Omelia (15-03-2019)
Casa di Preghiera San Biagio FMA
Commento su Mt 5,20-26

"In quel tempo, Gesù disse ai suoi discepoli: «Se la vostra giustizia non supererà quella degli scribi e dei farisei, non entrerete nel regno dei cieli."

Mt 5,20-26


Come vivere questa Parola?

Assuefatti a valutare tutto secondo il metro della giustizia retributiva (unicuique suum), pensiamo in genere che anche su di noi Dio farà pesare il giudizio insindacabile che guarda ai meriti. Oggi Gesù ci dice chiaramente che le cose non stanno così, perché la nostra giustizia non può essere altro che la giustificazione che il Signore attua in noi, facendo prevalere il suo perdono salvifico che solo è capace di rendere "giusti". Chi non riconosce questo irriducibile amore con cui Dio stesso copre benevolmente tutti i nostri peccati, sarà - lui sì! - spietato verso i suoi stessi fratelli, li taccerà di stupidità, di pazzia, e li liquiderà facilmente per mezzo anche solo di qualche parola storta. Per chi scopre invece la misura sovrabbondante ed eccessiva della giustizia di Dio, ci sarà solo da fare tabula rasa di tutti i crediti che ha accumulato sulla cartella del buon onore, ci sarà solo da perlustrare tutta la città alla ricerca di quell'unica persona che le mie facili battute se l'è legata al dito.

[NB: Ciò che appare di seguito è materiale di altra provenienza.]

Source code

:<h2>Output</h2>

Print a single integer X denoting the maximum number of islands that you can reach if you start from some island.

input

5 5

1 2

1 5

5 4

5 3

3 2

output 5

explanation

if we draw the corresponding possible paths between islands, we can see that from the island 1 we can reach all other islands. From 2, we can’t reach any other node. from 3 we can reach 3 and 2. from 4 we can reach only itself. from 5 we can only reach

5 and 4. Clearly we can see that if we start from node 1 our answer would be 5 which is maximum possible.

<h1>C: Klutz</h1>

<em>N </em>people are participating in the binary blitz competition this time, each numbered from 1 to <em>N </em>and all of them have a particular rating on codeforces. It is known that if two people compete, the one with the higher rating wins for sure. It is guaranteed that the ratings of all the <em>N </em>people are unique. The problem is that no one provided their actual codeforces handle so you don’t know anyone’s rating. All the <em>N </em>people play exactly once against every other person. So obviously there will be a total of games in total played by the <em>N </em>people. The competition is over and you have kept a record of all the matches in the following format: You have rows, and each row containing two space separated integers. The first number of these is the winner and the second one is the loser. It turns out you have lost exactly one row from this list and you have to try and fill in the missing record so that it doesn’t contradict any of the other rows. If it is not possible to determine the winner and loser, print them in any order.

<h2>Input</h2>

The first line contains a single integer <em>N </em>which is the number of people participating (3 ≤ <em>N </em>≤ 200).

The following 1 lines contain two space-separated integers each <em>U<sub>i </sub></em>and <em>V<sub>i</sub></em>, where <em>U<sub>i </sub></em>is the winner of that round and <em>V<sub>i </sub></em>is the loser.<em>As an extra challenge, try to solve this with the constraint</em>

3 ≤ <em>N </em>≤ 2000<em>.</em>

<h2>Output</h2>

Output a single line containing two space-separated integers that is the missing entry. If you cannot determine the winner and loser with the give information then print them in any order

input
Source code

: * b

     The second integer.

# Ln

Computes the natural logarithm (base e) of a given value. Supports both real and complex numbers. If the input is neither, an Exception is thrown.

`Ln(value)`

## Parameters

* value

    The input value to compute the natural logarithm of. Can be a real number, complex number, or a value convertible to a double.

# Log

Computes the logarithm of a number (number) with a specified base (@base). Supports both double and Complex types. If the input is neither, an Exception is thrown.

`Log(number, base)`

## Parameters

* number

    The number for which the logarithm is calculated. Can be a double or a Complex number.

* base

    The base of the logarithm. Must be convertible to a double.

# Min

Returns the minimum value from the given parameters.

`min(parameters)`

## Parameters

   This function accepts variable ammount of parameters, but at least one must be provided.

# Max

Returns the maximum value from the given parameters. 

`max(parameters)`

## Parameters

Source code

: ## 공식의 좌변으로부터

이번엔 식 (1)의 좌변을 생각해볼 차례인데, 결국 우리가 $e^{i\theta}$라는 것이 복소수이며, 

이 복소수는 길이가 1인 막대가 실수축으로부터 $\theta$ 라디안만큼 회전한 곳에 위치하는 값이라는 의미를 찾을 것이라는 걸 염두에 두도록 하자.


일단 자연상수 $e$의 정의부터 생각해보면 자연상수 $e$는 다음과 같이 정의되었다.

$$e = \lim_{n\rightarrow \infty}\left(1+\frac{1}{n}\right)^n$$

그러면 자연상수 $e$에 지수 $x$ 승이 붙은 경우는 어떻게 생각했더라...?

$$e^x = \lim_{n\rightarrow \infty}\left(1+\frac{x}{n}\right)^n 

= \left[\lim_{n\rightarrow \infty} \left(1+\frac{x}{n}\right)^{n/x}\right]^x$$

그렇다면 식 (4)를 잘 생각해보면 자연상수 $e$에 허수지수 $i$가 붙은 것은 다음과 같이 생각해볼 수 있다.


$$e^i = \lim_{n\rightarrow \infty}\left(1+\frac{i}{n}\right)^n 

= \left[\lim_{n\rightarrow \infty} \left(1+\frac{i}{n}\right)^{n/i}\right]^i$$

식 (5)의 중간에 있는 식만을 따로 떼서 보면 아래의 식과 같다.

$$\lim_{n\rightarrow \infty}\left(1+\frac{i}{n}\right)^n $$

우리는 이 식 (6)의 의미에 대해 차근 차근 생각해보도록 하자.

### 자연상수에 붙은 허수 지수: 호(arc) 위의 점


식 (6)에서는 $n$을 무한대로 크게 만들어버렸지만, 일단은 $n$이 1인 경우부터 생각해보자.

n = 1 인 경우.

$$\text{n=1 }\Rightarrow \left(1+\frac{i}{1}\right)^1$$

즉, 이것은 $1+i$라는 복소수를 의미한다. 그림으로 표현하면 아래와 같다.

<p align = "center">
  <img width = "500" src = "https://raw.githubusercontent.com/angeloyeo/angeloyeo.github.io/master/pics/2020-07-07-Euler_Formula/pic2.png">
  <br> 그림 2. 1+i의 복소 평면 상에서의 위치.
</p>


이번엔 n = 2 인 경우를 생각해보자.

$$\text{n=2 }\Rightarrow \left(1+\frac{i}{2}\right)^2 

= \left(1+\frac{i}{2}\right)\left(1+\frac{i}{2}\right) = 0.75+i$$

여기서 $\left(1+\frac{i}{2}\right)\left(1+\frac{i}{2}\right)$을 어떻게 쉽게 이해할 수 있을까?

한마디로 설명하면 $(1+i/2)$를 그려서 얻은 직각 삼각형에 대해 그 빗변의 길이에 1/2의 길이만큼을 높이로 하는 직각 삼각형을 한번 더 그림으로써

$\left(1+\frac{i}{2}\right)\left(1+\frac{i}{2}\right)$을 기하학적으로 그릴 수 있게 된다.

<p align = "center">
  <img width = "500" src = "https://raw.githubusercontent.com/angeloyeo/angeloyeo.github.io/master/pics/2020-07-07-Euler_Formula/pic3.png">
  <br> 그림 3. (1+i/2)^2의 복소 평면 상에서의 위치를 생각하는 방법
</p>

I nostri pensieri, spesso ossessivi e ricorrenti, scaturiscono dal flusso di coscienza che ininterrottamente emana giudizi contro le persone con cui abbiamo a che fare. È un corto circuito che si può interrompere solo se ci rendiamo conto che esistiamo perché qualcuno ci ha voluti ed accettati per come siamo: anche noi con i nostri difetti, limiti, contraddizioni... Sorveglierò allora il mio linguaggio perché ogni parola messa di traverso può essere un macigno gettato contro l'amore, contro l'accoglienza, contro l'accettazione del diverso da me.


La voce di un Padre

"A poco a poco ci abituiamo a parole che sono indegne di noi e le facciamo nostre con piacere, così che non ce ne vogliamo liberare, anche se le abbiamo accolte contro la nostra intenzione, per condiscendenza. In questo modo passiamo dalle parole inutili a quella dannose, da quelle di poco peso a quelle più impegnative, e la nostra bocca quando preghiamo è tanto meno esaudita dal Signore onnipotente quanto più è insozzata da parole sciocche."